杵屋さん
「活動を通して、街のあちこちから長唄三味線の音が聴こえるようになれば」と杵屋さん(鹿嶋市の鹿島城山公園で撮影)

茨城再見聞

 鹿嶋市宮下の長唄三味線演奏家、杵屋ちよさんは今春、「長唄をコミュニケーションツールとして広めよう」と活動する東京が拠点のサークル、江戸長唄ごひいき衆の鹿嶋・神栖支部を発足した。

 三味線のけいこは通常、師匠と一対一で行うが、同支部は、気軽に参加できるグループレッスンを展開。また、若者の参加を積極的に呼びかけるのも特徴。11月には、支部のメンバーらで、同市の鹿島神宮での奉納演奏を実現した。

 発足準備段階から念頭にあったコロナ禍は、活動を制限した一方、オンライン技術を普及させたことで、けいこの効率をアップしたという。「今や年配の人でも、ネット動画で自主練習している」と杵屋さん。

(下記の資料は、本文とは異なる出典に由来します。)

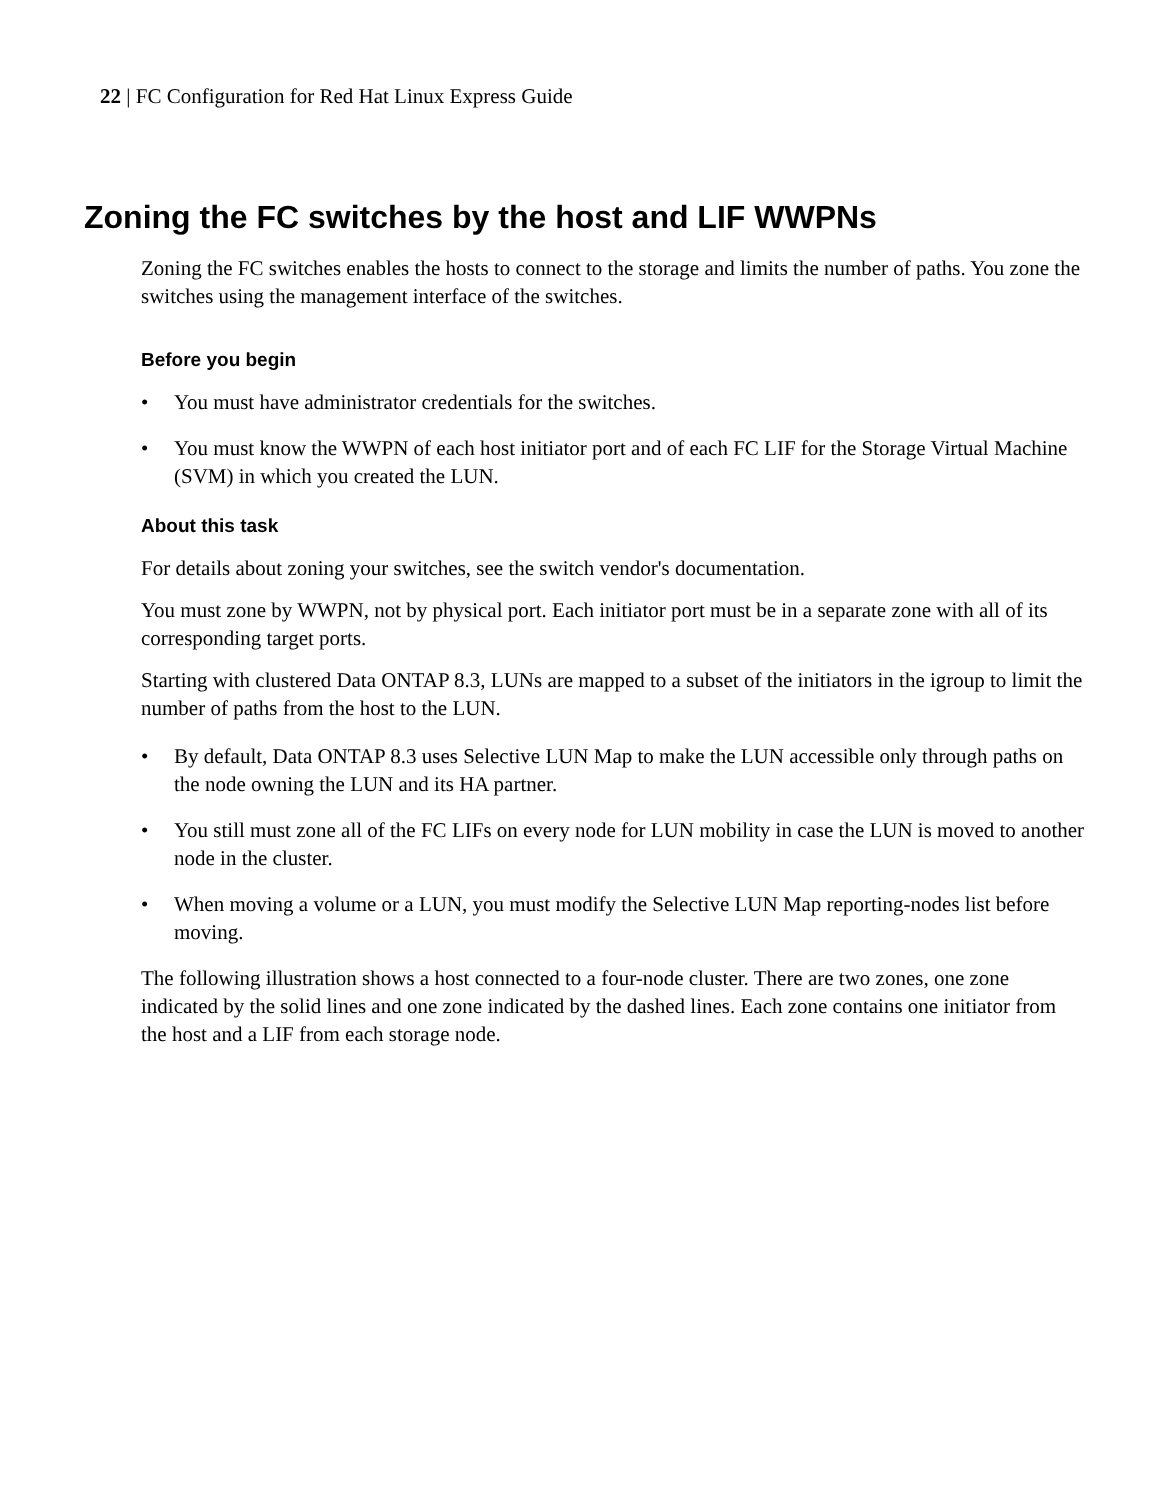22 | FC Configuration for Red Hat Linux Express Guide
Zoning the FC switches by the host and LIF WWPNs
Zoning the FC switches enables the hosts to connect to the storage and limits the number of paths. You zone the switches using the management interface of the switches.
Before you begin
• You must have administrator credentials for the switches.
• You must know the WWPN of each host initiator port and of each FC LIF for the Storage Virtual Machine (SVM) in which you created the LUN.
About this task
For details about zoning your switches, see the switch vendor's documentation.
You must zone by WWPN, not by physical port. Each initiator port must be in a separate zone with all of its corresponding target ports.
Starting with clustered Data ONTAP 8.3, LUNs are mapped to a subset of the initiators in the igroup to limit the number of paths from the host to the LUN.
• By default, Data ONTAP 8.3 uses Selective LUN Map to make the LUN accessible only through paths on the node owning the LUN and its HA partner.
• You still must zone all of the FC LIFs on every node for LUN mobility in case the LUN is moved to another node in the cluster.
• When moving a volume or a LUN, you must modify the Selective LUN Map reporting-nodes list before moving.
The following illustration shows a host connected to a four-node cluster. There are two zones, one zone indicated by the solid lines and one zone indicated by the dashed lines. Each zone contains one initiator from the host and a LIF from each storage node.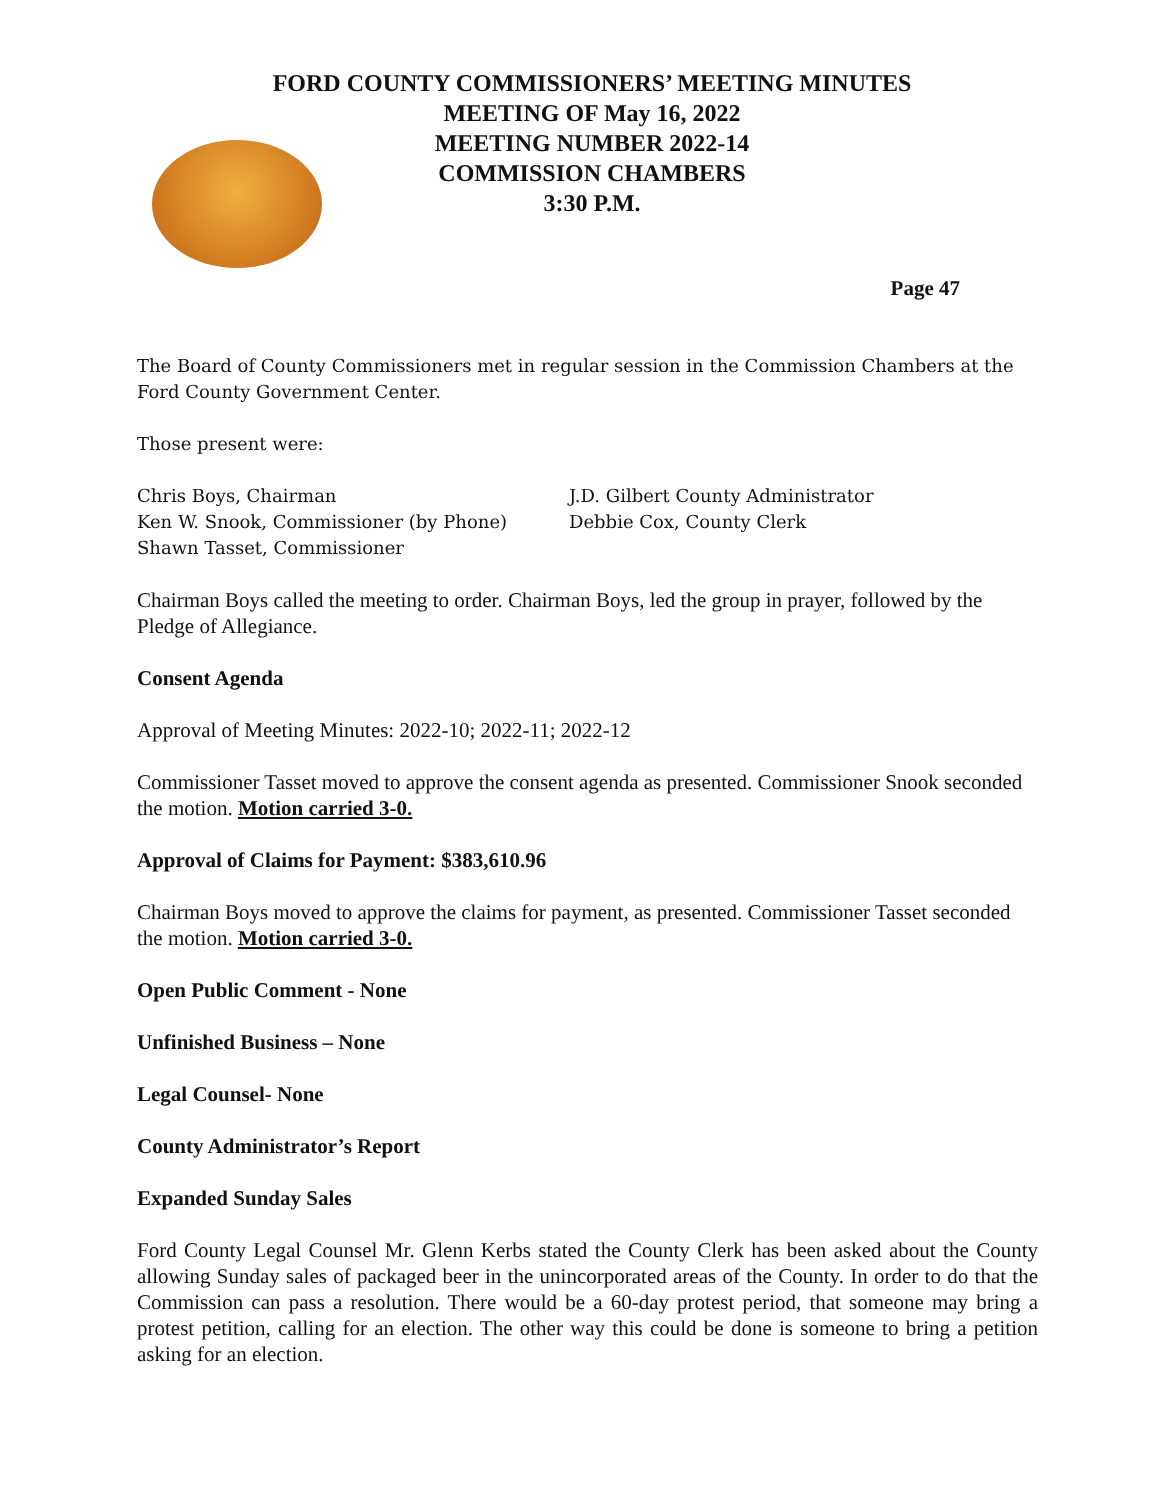FORD COUNTY COMMISSIONERS’ MEETING MINUTES
MEETING OF May 16, 2022
MEETING NUMBER 2022-14
COMMISSION CHAMBERS
3:30 P.M.
Page 47
The Board of County Commissioners met in regular session in the Commission Chambers at the Ford County Government Center.
Those present were:
Chris Boys, Chairman
Ken W. Snook, Commissioner (by Phone)
Shawn Tasset, Commissioner
J.D. Gilbert County Administrator
Debbie Cox, County Clerk
Chairman Boys called the meeting to order. Chairman Boys, led the group in prayer, followed by the Pledge of Allegiance.
Consent Agenda
Approval of Meeting Minutes: 2022-10; 2022-11; 2022-12
Commissioner Tasset moved to approve the consent agenda as presented. Commissioner Snook seconded the motion. Motion carried 3-0.
Approval of Claims for Payment: $383,610.96
Chairman Boys moved to approve the claims for payment, as presented. Commissioner Tasset seconded the motion. Motion carried 3-0.
Open Public Comment - None
Unfinished Business – None
Legal Counsel- None
County Administrator’s Report
Expanded Sunday Sales
Ford County Legal Counsel Mr. Glenn Kerbs stated the County Clerk has been asked about the County allowing Sunday sales of packaged beer in the unincorporated areas of the County. In order to do that the Commission can pass a resolution. There would be a 60-day protest period, that someone may bring a protest petition, calling for an election. The other way this could be done is someone to bring a petition asking for an election.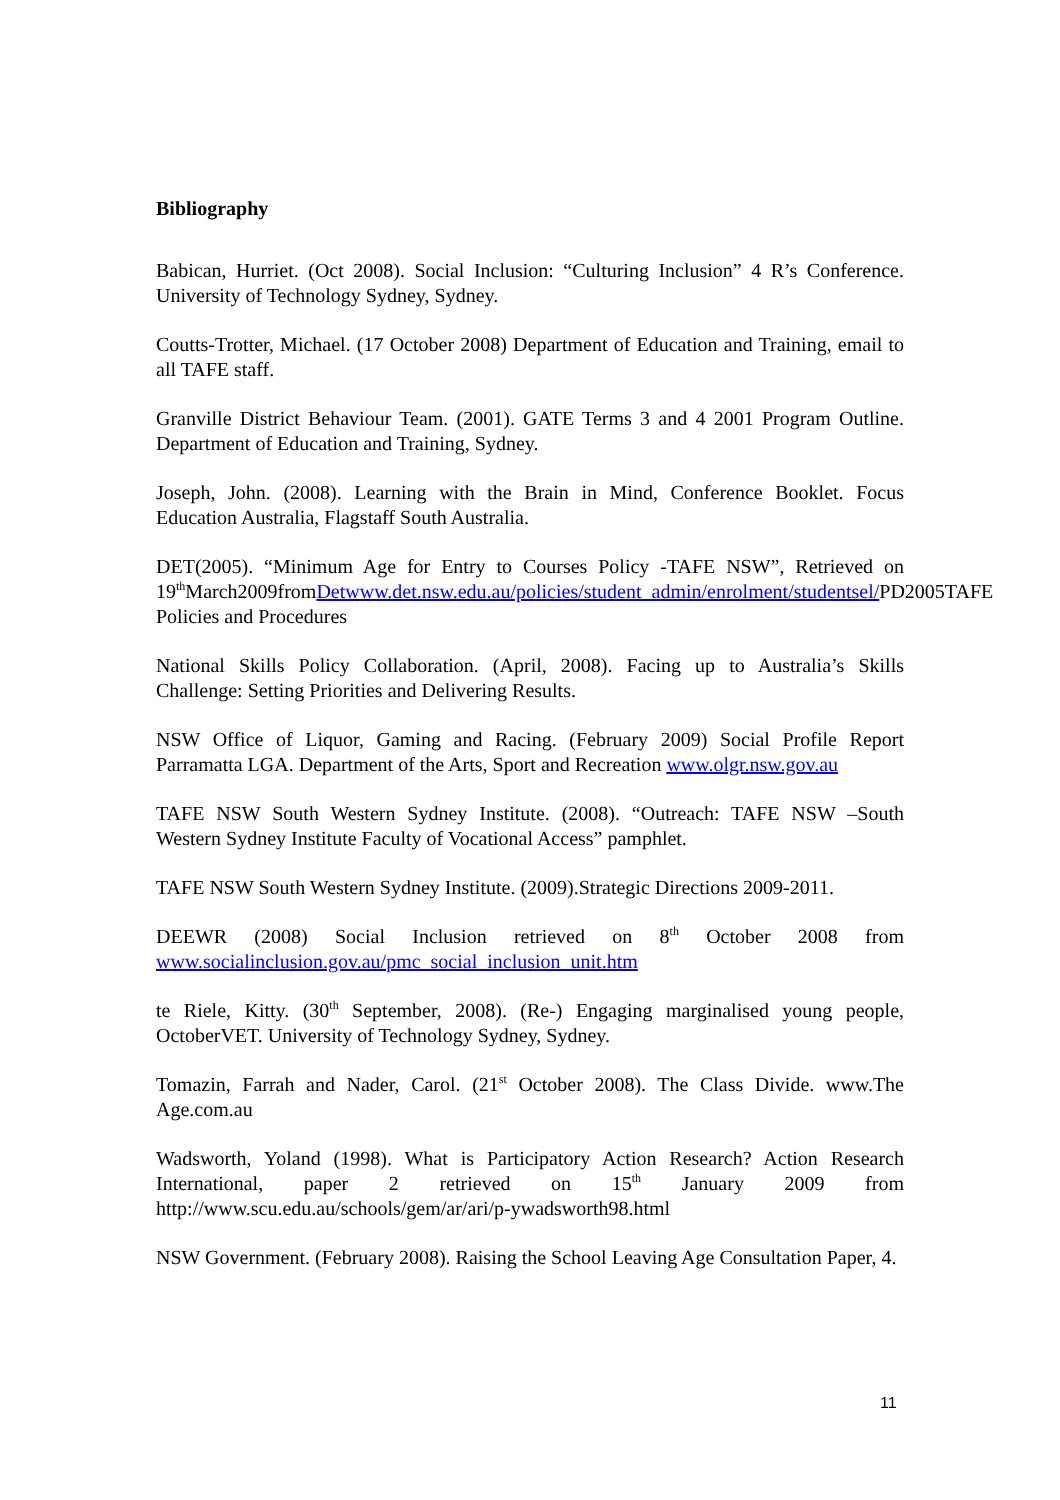Bibliography
Babican, Hurriet. (Oct 2008). Social Inclusion: “Culturing Inclusion” 4 R’s Conference. University of Technology Sydney, Sydney.
Coutts-Trotter, Michael. (17 October 2008) Department of Education and Training, email to all TAFE staff.
Granville District Behaviour Team. (2001). GATE Terms 3 and 4 2001 Program Outline. Department of Education and Training, Sydney.
Joseph, John. (2008). Learning with the Brain in Mind, Conference Booklet. Focus Education Australia, Flagstaff South Australia.
DET(2005). “Minimum Age for Entry to Courses Policy -TAFE NSW”, Retrieved on 19<sup>th</sup>March2009fromDetwww.det.nsw.edu.au/policies/student_admin/enrolment/studentsel/PD2005TAFE Policies and Procedures
National Skills Policy Collaboration. (April, 2008). Facing up to Australia’s Skills Challenge: Setting Priorities and Delivering Results.
NSW Office of Liquor, Gaming and Racing. (February 2009) Social Profile Report Parramatta LGA. Department of the Arts, Sport and Recreation www.olgr.nsw.gov.au
TAFE NSW South Western Sydney Institute. (2008). “Outreach: TAFE NSW –South Western Sydney Institute Faculty of Vocational Access” pamphlet.
TAFE NSW South Western Sydney Institute. (2009).Strategic Directions 2009-2011.
DEEWR (2008) Social Inclusion retrieved on 8<sup>th</sup> October 2008 from www.socialinclusion.gov.au/pmc_social_inclusion_unit.htm
te Riele, Kitty. (30<sup>th</sup> September, 2008). (Re-) Engaging marginalised young people, OctoberVET. University of Technology Sydney, Sydney.
Tomazin, Farrah and Nader, Carol. (21<sup>st</sup> October 2008). The Class Divide. www.The Age.com.au
Wadsworth, Yoland (1998). What is Participatory Action Research? Action Research International, paper 2 retrieved on 15<sup>th</sup> January 2009 from http://www.scu.edu.au/schools/gem/ar/ari/p-ywadsworth98.html
NSW Government. (February 2008). Raising the School Leaving Age Consultation Paper, 4.
11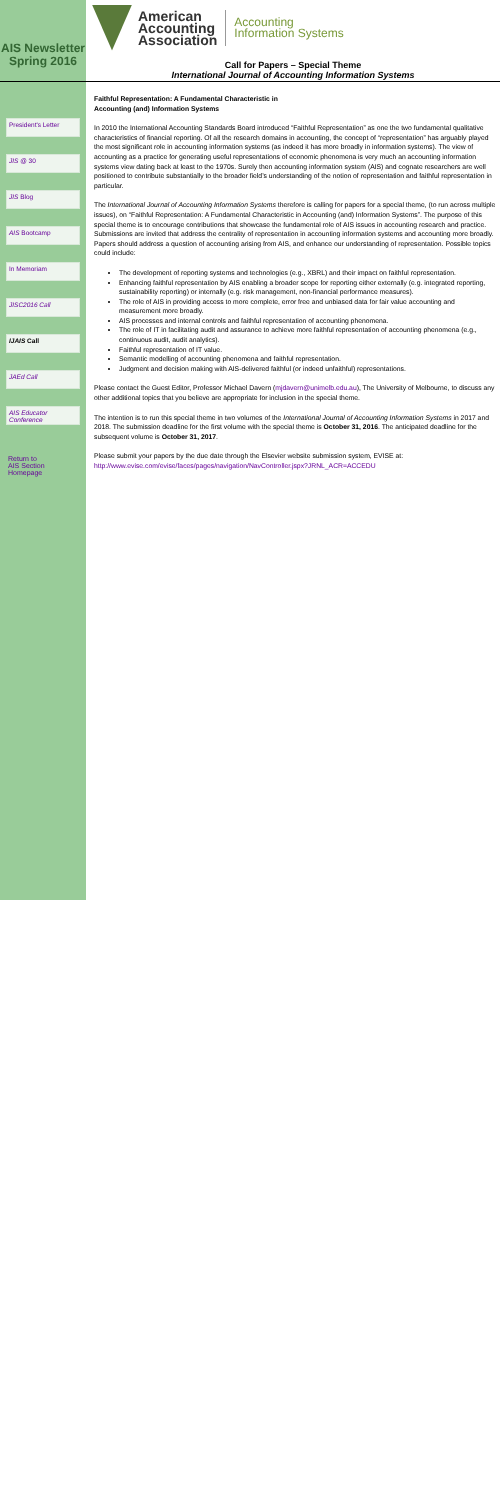AIS Newsletter
Spring 2016
President's Letter
JIS @ 30
JIS Blog
AIS Bootcamp
In Memoriam
JISC2016 Call
IJAIS Call
JAEd Call
AIS Educator Conference
Return to
AIS Section Homepage
American
Accounting
Association
Accounting
Information Systems
Call for Papers – Special Theme
International Journal of Accounting Information Systems
Faithful Representation: A Fundamental Characteristic in
Accounting (and) Information Systems
In 2010 the International Accounting Standards Board introduced “Faithful Representation” as one the two fundamental qualitative characteristics of financial reporting. Of all the research domains in accounting, the concept of “representation” has arguably played the most significant role in accounting information systems (as indeed it has more broadly in information systems). The view of accounting as a practice for generating useful representations of economic phenomena is very much an accounting information systems view dating back at least to the 1970s. Surely then accounting information system (AIS) and cognate researchers are well positioned to contribute substantially to the broader field’s understanding of the notion of representation and faithful representation in particular.
The International Journal of Accounting Information Systems therefore is calling for papers for a special theme, (to run across multiple issues), on “Faithful Representation: A Fundamental Characteristic in Accounting (and) Information Systems”. The purpose of this special theme is to encourage contributions that showcase the fundamental role of AIS issues in accounting research and practice. Submissions are invited that address the centrality of representation in accounting information systems and accounting more broadly. Papers should address a question of accounting arising from AIS, and enhance our understanding of representation. Possible topics could include:
The development of reporting systems and technologies (e.g., XBRL) and their impact on faithful representation.
Enhancing faithful representation by AIS enabling a broader scope for reporting either externally (e.g. integrated reporting, sustainability reporting) or internally (e.g. risk management, non-financial performance measures).
The role of AIS in providing access to more complete, error free and unbiased data for fair value accounting and measurement more broadly.
AIS processes and internal controls and faithful representation of accounting phenomena.
The role of IT in facilitating audit and assurance to achieve more faithful representation of accounting phenomena (e.g., continuous audit, audit analytics).
Faithful representation of IT value.
Semantic modelling of accounting phenomena and faithful representation.
Judgment and decision making with AIS-delivered faithful (or indeed unfaithful) representations.
Please contact the Guest Editor, Professor Michael Davern (mjdavern@unimelb.edu.au), The University of Melbourne, to discuss any other additional topics that you believe are appropriate for inclusion in the special theme.
The intention is to run this special theme in two volumes of the International Journal of Accounting Information Systems in 2017 and 2018. The submission deadline for the first volume with the special theme is October 31, 2016. The anticipated deadline for the subsequent volume is October 31, 2017.
Please submit your papers by the due date through the Elsevier website submission system, EVISE at: http://www.evise.com/evise/faces/pages/navigation/NavController.jspx?JRNL_ACR=ACCEDU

 杵屋さんは水戸市出身。「杵屋ちよ」という名は、演奏家だった祖母から継いだもので、父の杵屋勝雄治さん、兄の杵屋勝一郎さんも演奏家。「日本のすばらしい文化を、時代を見つめながら、次世代に伝えていきたい」

 12月19日に鹿嶋勤労文化会館で親子三味線体験会を開く。参加費1000円。同会館☎︎0299・83・5911。